» Task item: Every record below is to be retyped exactly.

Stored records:
::::::::::
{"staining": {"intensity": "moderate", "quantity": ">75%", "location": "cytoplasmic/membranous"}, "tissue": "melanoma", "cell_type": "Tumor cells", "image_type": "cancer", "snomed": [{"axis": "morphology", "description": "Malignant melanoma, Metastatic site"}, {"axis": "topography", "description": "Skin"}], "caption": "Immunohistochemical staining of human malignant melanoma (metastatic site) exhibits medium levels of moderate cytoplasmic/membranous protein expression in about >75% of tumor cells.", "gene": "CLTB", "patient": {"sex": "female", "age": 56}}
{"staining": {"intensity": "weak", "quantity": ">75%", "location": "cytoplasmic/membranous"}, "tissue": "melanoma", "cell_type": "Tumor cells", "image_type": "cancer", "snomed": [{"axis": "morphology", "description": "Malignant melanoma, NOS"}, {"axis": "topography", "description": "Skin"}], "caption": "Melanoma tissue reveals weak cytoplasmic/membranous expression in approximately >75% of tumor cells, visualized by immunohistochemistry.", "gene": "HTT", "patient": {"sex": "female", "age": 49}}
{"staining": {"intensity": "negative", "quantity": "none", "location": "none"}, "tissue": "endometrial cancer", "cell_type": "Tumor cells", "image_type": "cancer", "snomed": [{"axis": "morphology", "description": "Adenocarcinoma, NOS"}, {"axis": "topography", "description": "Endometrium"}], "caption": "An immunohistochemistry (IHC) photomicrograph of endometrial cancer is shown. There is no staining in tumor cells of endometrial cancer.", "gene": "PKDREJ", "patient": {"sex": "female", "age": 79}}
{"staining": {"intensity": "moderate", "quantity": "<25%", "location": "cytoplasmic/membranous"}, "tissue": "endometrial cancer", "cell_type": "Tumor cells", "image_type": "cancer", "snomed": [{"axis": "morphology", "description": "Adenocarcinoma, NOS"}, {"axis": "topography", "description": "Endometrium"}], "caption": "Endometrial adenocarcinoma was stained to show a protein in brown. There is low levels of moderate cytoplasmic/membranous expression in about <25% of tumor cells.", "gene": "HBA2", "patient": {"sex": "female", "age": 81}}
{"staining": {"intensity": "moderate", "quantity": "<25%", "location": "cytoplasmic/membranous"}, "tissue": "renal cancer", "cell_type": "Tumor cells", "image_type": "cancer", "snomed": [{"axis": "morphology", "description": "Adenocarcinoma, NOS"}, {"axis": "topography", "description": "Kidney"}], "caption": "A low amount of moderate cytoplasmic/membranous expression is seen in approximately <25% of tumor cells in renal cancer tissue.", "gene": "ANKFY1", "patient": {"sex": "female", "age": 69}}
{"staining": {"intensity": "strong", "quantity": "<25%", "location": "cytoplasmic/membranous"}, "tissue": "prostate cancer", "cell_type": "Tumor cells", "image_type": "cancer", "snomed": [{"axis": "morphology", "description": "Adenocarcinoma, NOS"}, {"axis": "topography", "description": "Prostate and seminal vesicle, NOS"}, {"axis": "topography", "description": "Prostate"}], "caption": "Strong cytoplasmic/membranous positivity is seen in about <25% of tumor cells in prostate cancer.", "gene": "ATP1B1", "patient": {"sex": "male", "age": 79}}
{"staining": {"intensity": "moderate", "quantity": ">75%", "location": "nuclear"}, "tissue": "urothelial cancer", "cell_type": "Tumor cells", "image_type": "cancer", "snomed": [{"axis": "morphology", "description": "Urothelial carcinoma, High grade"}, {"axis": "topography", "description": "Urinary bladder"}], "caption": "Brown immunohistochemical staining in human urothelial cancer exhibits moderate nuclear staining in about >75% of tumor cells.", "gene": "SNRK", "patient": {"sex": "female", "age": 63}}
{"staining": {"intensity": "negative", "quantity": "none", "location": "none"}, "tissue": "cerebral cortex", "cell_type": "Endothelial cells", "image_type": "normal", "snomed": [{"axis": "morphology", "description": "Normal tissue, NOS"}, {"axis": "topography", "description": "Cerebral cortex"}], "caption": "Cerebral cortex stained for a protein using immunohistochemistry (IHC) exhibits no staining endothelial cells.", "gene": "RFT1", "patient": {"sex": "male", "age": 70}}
::::::::::
» Solution:
{"staining": {"intensity": "moderate", "quantity": ">75%", "location": "cytoplasmic/membranous"}, "tissue": "melanoma", "cell_type": "Tumor cells", "image_type": "cancer", "snomed": [{"axis": "morphology", "description": "Malignant melanoma, Metastatic site"}, {"axis": "topography", "description": "Skin"}], "caption": "Immunohistochemical staining of human malignant melanoma (metastatic site) exhibits medium levels of moderate cytoplasmic/membranous protein expression in about >75% of tumor cells.", "gene": "CLTB", "patient": {"sex": "female", "age": 56}}
{"staining": {"intensity": "weak", "quantity": ">75%", "location": "cytoplasmic/membranous"}, "tissue": "melanoma", "cell_type": "Tumor cells", "image_type": "cancer", "snomed": [{"axis": "morphology", "description": "Malignant melanoma, NOS"}, {"axis": "topography", "description": "Skin"}], "caption": "Melanoma tissue reveals weak cytoplasmic/membranous expression in approximately >75% of tumor cells, visualized by immunohistochemistry.", "gene": "HTT", "patient": {"sex": "female", "age": 49}}
{"staining": {"intensity": "negative", "quantity": "none", "location": "none"}, "tissue": "endometrial cancer", "cell_type": "Tumor cells", "image_type": "cancer", "snomed": [{"axis": "morphology", "description": "Adenocarcinoma, NOS"}, {"axis": "topography", "description": "Endometrium"}], "caption": "An immunohistochemistry (IHC) photomicrograph of endometrial cancer is shown. There is no staining in tumor cells of endometrial cancer.", "gene": "PKDREJ", "patient": {"sex": "female", "age": 79}}
{"staining": {"intensity": "moderate", "quantity": "<25%", "location": "cytoplasmic/membranous"}, "tissue": "endometrial cancer", "cell_type": "Tumor cells", "image_type": "cancer", "snomed": [{"axis": "morphology", "description": "Adenocarcinoma, NOS"}, {"axis": "topography", "description": "Endometrium"}], "caption": "Endometrial adenocarcinoma was stained to show a protein in brown. There is low levels of moderate cytoplasmic/membranous expression in about <25% of tumor cells.", "gene": "HBA2", "patient": {"sex": "female", "age": 81}}
{"staining": {"intensity": "moderate", "quantity": "<25%", "location": "cytoplasmic/membranous"}, "tissue": "renal cancer", "cell_type": "Tumor cells", "image_type": "cancer", "snomed": [{"axis": "morphology", "description": "Adenocarcinoma, NOS"}, {"axis": "topography", "description": "Kidney"}], "caption": "A low amount of moderate cytoplasmic/membranous expression is seen in approximately <25% of tumor cells in renal cancer tissue.", "gene": "ANKFY1", "patient": {"sex": "female", "age": 69}}
{"staining": {"intensity": "strong", "quantity": "<25%", "location": "cytoplasmic/membranous"}, "tissue": "prostate cancer", "cell_type": "Tumor cells", "image_type": "cancer", "snomed": [{"axis": "morphology", "description": "Adenocarcinoma, NOS"}, {"axis": "topography", "description": "Prostate and seminal vesicle, NOS"}, {"axis": "topography", "description": "Prostate"}], "caption": "Strong cytoplasmic/membranous positivity is seen in about <25% of tumor cells in prostate cancer.", "gene": "ATP1B1", "patient": {"sex": "male", "age": 79}}
{"staining": {"intensity": "moderate", "quantity": ">75%", "location": "nuclear"}, "tissue": "urothelial cancer", "cell_type": "Tumor cells", "image_type": "cancer", "snomed": [{"axis": "morphology", "description": "Urothelial carcinoma, High grade"}, {"axis": "topography", "description": "Urinary bladder"}], "caption": "Brown immunohistochemical staining in human urothelial cancer exhibits moderate nuclear staining in about >75% of tumor cells.", "gene": "SNRK", "patient": {"sex": "female", "age": 63}}
{"staining": {"intensity": "negative", "quantity": "none", "location": "none"}, "tissue": "cerebral cortex", "cell_type": "Endothelial cells", "image_type": "normal", "snomed": [{"axis": "morphology", "description": "Normal tissue, NOS"}, {"axis": "topography", "description": "Cerebral cortex"}], "caption": "Cerebral cortex stained for a protein using immunohistochemistry (IHC) exhibits no staining endothelial cells.", "gene": "RFT1", "patient": {"sex": "male", "age": 70}}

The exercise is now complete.